Why is the argparse module so inflexible?

Dave Angel davea at davea.name
Thu Jun 27 14:18:45 EDT 2013


On 06/27/2013 02:05 PM, Terry Reedy wrote:
> On 6/27/2013 8:54 AM, Andrew Berg wrote:
>> I've begun writing a program with an interactive prompt, and it needs
>> to parse input from the user.  I thought the argparse module would be
>> great for this,
>
> It is outside argparse's intended domain of application -- parsing
> command line arguments. The grammar for a valid string of command line
> arguments is quite restricted.
>
> Argparse is not intended for interactive processing of a domain-specific
> language (DSL). There are other parsers for that. But if the grammar for
> your DSL is restricted to what argparse can handle, using it is an
> interesting idea.

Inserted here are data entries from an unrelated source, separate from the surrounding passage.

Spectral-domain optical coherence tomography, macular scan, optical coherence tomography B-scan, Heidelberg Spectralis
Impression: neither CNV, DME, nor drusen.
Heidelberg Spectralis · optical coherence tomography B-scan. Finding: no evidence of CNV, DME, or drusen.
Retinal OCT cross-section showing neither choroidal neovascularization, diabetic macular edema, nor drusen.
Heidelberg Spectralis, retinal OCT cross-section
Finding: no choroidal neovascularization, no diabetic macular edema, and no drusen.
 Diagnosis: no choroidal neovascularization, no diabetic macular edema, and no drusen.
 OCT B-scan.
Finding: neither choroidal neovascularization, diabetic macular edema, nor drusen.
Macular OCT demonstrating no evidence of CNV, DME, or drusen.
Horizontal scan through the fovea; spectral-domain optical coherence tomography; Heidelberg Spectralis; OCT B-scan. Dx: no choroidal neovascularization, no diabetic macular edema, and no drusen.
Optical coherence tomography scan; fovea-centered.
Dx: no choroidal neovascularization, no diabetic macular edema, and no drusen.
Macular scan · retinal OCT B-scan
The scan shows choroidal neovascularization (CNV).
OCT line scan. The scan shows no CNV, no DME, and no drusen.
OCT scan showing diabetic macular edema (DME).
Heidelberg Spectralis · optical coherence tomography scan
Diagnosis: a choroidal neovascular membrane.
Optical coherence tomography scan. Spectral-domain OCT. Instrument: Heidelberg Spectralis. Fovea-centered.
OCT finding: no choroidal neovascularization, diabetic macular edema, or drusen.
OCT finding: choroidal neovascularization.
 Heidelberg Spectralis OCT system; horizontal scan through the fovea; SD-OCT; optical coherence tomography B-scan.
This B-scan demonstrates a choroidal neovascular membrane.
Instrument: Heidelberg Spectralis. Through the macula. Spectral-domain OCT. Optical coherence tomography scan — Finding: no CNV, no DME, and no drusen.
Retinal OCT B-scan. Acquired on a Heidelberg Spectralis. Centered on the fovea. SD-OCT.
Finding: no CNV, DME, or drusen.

But you need non-default usage for the non-default
> context.
>
>  > but unfortunately it insists on calling sys.exit() at
>> any sign of trouble instead of letting its ArgumentError exception
>> propagate so that I can handle it.
>
> When one tell argparse that something is *required*, that means "I do
> not want to see the user's input unless it passes this condition." After
> seeing an error message, the user can edit the command line and re-enter.
>
> If you do not mean 'required' in the sense above, do not say so.
> Catching SystemExit is another way to say 'I did not really mean
> required, in the usual mean of that term.'.
>

That last sentence is nonsense.  If one is parsing the line the user 
enters via raw_input(), catching SystemExit so the program doesn't abort 
is perfectly reasonable.  The user should be returned to his prompt, 
which in this case is probably another loop through raw_input().

Or perhaps entering a bad password should blow the circuit breaker?